Lev MANOVITCH, Software takes command, New York, Bloomsbury Publishing Inc, 2013, p. 32-33.

3. Problématisation

L’argument de Lev Manovich est que les logiciels constituent un nouveau médium qui transforme l’ensemble de la culture. Toutefois, il opère aussi dans ce livre une prise de distance par rapport à la notion de médium et à ses anciennes analyses. Dans Le langage des nouveaux médias2, paru une dizaine d’années plus tôt, Lev Manovich proposait une approche moderniste des médias. Sa thèse était que les productions médiatiques doivent manifester ce qui est fondamentalement constitutif de ce médium : la base de données. Dans Software takes command, Lev Manovich remet en cause ce parti pris. Il critique notamment l’idée qu’il serait possible de comprendre les nouveaux médias en les ramenant à leur nature computationnelle. Ce qui l’intéresse au contraire, ce sont les interfaces graphiques, qui permettent à la fois une mise à distance de cette infrastructure et le développement de nouveaux usages. Il met ainsi l’accent sur la diversité des logiciels et de leurs effets. C’est pourquoi il utilise la métaphore de la culture : de la même manière qu’il peut y avoir une très grande diversité de cultures sur une même base biologique, il peut y avoir une très grande diversité de logiciels sur une même base technologique. Toutefois, Manovich ne perd pas complètement de vu dans ces analyses ce qui fait la spécificité des médias numériques. Car, l’une des idées qu’il avance est que les logiciels transforment la culture parce qu’ils permettent de nouvelles possibilités de combinaisons d’hybridations. Or, une telle possibilité liée au médium. Puisque dans les médias numériques toute l’information est représentée de manière homogène, ces médias favorisent des associations qui étaient auparavant impossibles, ou au moins plus complexes à réaliser.

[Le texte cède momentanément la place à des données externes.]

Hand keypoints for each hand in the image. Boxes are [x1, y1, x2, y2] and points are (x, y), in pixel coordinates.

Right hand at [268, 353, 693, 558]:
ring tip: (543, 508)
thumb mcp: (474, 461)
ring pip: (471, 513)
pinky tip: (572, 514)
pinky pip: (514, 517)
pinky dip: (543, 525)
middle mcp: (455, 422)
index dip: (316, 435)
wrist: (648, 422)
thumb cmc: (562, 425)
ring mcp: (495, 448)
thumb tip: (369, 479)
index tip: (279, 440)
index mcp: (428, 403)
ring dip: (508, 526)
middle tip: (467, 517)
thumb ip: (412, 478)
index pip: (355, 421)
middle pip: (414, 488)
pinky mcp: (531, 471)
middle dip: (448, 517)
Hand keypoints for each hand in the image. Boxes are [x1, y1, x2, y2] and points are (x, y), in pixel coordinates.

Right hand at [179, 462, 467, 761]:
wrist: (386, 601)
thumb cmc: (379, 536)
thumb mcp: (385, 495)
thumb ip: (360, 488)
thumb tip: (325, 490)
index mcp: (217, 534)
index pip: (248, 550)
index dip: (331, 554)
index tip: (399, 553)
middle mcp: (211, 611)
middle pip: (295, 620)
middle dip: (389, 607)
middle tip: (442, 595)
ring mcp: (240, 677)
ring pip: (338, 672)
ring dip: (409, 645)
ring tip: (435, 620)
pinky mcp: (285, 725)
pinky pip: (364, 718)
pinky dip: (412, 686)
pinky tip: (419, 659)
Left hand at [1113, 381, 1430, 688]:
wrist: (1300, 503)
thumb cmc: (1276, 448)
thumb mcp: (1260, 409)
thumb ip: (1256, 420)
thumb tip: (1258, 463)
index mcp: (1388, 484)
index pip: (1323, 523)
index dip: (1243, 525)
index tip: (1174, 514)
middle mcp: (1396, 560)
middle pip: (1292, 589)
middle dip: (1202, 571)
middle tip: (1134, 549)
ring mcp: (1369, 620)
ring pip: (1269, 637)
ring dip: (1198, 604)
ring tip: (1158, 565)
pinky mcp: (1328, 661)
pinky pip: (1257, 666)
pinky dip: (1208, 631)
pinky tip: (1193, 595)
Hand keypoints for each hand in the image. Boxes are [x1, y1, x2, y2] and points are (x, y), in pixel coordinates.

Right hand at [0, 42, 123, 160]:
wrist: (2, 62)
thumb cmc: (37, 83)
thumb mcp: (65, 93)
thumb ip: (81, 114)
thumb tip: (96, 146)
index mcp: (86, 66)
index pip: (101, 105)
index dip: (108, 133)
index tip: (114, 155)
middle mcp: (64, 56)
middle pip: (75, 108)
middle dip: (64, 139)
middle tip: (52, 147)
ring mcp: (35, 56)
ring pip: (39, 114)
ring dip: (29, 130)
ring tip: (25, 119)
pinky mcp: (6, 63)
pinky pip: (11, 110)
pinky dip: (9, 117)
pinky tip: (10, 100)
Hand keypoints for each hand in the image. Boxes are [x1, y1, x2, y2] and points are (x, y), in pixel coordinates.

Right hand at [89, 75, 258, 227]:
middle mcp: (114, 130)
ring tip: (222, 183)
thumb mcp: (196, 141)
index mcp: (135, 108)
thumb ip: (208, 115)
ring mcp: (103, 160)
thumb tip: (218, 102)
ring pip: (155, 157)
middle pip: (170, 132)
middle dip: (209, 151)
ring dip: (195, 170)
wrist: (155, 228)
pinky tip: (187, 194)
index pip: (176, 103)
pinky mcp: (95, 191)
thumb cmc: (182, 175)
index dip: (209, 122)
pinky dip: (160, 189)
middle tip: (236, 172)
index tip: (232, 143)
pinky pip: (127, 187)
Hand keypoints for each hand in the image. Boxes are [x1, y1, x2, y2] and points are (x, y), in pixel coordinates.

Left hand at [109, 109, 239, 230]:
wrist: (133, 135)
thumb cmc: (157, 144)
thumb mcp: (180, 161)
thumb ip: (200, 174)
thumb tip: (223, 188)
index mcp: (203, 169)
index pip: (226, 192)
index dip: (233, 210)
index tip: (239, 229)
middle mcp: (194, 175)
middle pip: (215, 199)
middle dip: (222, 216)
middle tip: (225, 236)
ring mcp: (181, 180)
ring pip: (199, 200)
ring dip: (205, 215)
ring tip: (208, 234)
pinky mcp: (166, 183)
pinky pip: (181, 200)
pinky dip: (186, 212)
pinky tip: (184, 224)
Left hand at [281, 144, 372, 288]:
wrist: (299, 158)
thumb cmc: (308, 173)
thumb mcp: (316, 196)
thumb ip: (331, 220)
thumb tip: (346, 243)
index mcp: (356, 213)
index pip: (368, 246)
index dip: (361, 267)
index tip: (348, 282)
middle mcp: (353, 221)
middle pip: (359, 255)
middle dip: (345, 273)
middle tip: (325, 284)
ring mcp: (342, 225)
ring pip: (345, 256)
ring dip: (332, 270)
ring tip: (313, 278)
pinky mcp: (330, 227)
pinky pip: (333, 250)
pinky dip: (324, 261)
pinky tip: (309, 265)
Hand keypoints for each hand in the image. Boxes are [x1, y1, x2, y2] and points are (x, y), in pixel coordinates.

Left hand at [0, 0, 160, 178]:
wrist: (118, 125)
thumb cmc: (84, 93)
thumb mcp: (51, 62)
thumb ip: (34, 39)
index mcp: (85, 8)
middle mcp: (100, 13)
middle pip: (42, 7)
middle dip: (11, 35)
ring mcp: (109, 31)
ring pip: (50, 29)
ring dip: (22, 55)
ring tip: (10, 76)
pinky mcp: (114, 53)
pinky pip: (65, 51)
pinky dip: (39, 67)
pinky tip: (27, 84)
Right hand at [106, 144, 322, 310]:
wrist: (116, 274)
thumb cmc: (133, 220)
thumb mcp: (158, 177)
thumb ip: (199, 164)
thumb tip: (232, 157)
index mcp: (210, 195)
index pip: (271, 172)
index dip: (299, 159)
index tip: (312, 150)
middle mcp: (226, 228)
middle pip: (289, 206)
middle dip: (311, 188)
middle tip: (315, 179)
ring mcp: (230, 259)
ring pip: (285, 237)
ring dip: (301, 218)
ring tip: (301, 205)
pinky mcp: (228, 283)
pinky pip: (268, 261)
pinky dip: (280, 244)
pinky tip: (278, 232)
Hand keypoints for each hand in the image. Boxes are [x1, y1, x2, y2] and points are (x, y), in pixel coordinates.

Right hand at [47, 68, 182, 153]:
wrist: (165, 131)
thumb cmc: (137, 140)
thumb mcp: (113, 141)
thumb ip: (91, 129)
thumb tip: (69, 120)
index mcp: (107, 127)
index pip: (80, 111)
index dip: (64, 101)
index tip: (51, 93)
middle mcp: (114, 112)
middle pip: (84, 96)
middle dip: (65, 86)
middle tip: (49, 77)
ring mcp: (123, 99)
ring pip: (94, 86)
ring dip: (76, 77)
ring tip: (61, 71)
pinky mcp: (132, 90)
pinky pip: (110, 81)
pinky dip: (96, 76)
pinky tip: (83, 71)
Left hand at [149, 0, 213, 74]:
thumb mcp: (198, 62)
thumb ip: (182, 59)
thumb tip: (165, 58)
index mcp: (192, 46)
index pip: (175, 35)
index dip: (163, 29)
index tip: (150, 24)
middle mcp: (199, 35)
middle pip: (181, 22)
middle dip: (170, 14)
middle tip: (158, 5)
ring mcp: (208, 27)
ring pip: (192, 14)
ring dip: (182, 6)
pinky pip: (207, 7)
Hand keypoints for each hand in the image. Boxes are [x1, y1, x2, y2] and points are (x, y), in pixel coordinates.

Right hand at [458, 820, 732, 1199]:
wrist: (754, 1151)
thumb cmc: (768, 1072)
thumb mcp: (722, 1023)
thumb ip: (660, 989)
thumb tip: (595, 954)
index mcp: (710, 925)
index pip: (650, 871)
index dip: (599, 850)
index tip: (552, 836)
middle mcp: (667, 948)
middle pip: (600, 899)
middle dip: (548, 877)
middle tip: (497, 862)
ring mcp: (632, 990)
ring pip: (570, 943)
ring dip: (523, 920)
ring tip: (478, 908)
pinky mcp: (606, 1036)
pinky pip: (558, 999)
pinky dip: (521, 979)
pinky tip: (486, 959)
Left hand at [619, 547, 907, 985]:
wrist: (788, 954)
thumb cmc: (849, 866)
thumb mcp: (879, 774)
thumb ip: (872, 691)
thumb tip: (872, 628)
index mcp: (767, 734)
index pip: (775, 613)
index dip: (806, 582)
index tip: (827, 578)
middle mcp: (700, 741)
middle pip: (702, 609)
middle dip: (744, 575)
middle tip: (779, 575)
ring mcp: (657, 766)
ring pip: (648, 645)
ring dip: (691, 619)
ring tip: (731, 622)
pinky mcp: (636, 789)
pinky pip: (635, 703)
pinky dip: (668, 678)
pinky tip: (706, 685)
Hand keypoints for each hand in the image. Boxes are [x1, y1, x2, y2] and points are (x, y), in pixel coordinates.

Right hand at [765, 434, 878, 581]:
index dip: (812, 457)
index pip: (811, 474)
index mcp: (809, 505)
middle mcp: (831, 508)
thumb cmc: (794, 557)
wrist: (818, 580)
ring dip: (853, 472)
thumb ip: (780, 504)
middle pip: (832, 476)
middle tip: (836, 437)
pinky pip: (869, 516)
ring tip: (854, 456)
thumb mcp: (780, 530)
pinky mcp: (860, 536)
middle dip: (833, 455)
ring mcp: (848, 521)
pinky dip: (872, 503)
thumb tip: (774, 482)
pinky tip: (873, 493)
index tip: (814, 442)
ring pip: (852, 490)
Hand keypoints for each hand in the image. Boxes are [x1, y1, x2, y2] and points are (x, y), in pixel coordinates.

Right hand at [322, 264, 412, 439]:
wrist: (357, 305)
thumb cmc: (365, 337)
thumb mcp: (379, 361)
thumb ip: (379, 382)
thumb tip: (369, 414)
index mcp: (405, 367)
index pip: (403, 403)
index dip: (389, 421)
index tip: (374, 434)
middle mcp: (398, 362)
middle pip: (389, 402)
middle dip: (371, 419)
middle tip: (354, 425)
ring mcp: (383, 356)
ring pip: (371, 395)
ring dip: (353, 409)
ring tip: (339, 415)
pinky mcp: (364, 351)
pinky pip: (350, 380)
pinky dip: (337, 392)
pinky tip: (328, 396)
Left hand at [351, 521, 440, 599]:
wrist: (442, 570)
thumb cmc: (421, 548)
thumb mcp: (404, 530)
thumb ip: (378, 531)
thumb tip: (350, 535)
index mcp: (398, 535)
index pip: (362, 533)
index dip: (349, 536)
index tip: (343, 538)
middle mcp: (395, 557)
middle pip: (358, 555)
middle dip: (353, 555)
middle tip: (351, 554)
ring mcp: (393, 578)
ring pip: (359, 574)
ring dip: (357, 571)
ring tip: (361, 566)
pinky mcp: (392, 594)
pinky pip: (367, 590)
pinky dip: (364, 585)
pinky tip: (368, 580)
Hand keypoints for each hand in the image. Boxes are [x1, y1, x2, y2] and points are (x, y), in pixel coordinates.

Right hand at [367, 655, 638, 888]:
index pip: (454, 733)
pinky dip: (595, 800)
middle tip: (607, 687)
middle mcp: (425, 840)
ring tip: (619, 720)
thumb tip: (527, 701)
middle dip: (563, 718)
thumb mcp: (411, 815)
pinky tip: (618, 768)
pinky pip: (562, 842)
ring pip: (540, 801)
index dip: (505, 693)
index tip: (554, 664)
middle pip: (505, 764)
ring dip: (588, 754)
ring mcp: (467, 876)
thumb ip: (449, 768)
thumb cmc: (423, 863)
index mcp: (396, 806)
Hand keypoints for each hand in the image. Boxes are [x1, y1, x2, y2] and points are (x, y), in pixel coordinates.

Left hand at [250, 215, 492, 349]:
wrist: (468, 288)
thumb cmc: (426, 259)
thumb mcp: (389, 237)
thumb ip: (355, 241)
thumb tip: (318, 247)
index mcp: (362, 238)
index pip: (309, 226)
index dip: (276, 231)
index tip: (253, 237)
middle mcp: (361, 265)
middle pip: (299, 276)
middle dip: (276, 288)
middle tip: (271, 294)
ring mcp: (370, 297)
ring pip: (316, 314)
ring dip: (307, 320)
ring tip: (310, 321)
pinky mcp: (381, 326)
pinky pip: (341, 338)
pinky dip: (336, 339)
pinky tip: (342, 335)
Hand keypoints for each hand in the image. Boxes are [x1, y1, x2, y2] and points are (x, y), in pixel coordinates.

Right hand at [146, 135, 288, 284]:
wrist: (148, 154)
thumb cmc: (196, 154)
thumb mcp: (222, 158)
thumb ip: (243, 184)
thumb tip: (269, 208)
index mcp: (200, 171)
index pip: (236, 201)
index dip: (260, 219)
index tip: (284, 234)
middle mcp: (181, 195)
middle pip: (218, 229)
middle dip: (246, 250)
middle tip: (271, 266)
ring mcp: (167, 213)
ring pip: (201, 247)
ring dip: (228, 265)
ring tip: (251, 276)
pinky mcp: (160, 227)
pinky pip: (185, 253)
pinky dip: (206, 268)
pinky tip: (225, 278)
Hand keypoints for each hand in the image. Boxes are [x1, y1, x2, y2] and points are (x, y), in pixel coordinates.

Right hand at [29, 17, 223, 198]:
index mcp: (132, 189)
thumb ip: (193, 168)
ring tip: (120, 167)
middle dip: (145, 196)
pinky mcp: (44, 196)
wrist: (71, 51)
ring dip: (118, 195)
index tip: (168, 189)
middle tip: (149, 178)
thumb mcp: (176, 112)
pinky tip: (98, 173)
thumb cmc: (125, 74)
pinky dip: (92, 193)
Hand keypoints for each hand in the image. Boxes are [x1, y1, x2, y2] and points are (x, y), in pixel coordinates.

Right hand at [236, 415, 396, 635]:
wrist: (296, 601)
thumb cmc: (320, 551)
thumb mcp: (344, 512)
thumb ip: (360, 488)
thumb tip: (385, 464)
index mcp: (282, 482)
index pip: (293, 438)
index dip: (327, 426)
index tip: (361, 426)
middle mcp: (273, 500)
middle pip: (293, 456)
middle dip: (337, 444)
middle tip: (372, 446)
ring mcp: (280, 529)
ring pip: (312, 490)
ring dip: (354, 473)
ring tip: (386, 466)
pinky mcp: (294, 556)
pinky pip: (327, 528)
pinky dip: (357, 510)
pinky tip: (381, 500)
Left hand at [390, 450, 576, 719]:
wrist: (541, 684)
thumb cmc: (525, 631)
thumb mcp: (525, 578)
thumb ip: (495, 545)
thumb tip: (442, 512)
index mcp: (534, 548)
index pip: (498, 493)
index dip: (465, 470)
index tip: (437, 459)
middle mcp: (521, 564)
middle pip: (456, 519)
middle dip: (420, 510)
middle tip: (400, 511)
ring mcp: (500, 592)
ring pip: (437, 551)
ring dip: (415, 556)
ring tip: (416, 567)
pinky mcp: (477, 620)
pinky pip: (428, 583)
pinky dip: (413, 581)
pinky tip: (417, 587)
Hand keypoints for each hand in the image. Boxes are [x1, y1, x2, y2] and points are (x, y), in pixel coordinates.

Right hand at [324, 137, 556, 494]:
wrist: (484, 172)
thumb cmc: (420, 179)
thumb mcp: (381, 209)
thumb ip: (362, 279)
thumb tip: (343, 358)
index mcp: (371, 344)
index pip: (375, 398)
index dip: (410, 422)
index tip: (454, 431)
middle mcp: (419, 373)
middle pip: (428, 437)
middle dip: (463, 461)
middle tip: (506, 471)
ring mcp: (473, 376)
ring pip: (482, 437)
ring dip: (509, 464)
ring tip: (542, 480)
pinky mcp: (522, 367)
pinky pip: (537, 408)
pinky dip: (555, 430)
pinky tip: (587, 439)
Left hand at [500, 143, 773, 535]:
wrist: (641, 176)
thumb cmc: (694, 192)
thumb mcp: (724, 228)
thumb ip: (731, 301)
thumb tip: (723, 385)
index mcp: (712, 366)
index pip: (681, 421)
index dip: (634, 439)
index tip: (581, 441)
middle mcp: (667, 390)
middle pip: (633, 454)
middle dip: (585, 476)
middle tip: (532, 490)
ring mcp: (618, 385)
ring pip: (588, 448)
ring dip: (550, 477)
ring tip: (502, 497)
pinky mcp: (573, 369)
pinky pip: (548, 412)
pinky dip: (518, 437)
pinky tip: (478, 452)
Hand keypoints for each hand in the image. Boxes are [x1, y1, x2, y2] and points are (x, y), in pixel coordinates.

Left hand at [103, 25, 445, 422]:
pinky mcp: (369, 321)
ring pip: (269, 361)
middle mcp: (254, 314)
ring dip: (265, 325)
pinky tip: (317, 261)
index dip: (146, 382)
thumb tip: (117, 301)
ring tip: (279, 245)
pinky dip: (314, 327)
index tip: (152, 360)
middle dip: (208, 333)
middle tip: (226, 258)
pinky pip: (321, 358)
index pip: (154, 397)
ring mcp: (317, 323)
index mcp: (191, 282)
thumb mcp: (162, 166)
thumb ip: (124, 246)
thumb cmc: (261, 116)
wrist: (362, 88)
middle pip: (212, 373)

Jérémie ELALOUF, Maître de conférences en design à l’Université Toulouse Jean Jaurès, Institut Supérieur Couleur, Image, Design (ISCID), Centre universitaire de Tarn-et-Garonne.


  1. « J’utilise délibérément la métaphore d’une nouvelle dimension. Les “logiciels culturels” ne sont pas simplement un nouvel objet – peu importe sa taille ou son importance – qui serait apparu dans l’espace que nous qualifions de “culturel”. Ainsi, il ne serait pas pertinent de considérer seulement les logiciels comme un nouveau terme pouvant être ajouté à l’ensemble comprenant la musique, la communication visuelle, les espaces bâtis, les modes vestimentaires, les langages, l’alimentation, la culture de la nuit, la culture d’entreprise, les manières de parler, de se comporter et ainsi de suite. Il serait certainement intéressant d’étudier “la culture des logiciels” – les pratiques de programmation, les valeurs et les idéologies des programmeurs et des entreprises commercialisant des logiciels, la culture de la Silicon Valley ou de Bangalore, etc. Mais, si l’on se restreint à une telle approche, on passe à côté du rôle véritable des logiciels. De la même manière que l’alphabet, les mathématiques, l’imprimerie, le moteur à explosion, l’électricité et les circuits intégrés, les logiciels transforment et reconfigurent tout ce avec quoi ils sont en contact – ou au moins ils ont la capacité de le faire. De la même manière qu’ajouter une nouvelle dimension ajoute une nouvelle coordonnée à chaque point de l’espace, “ajouter” les logiciels à la culture transforme profondément tout ce dont la culture est composée. [Nous traduisons] » 

  2. Lev MANOVITCH, Le langage des nouveaux médias, Paris, Les presses du réel, 2010. Titre original : The Language of New Media, MIT Press, 2001.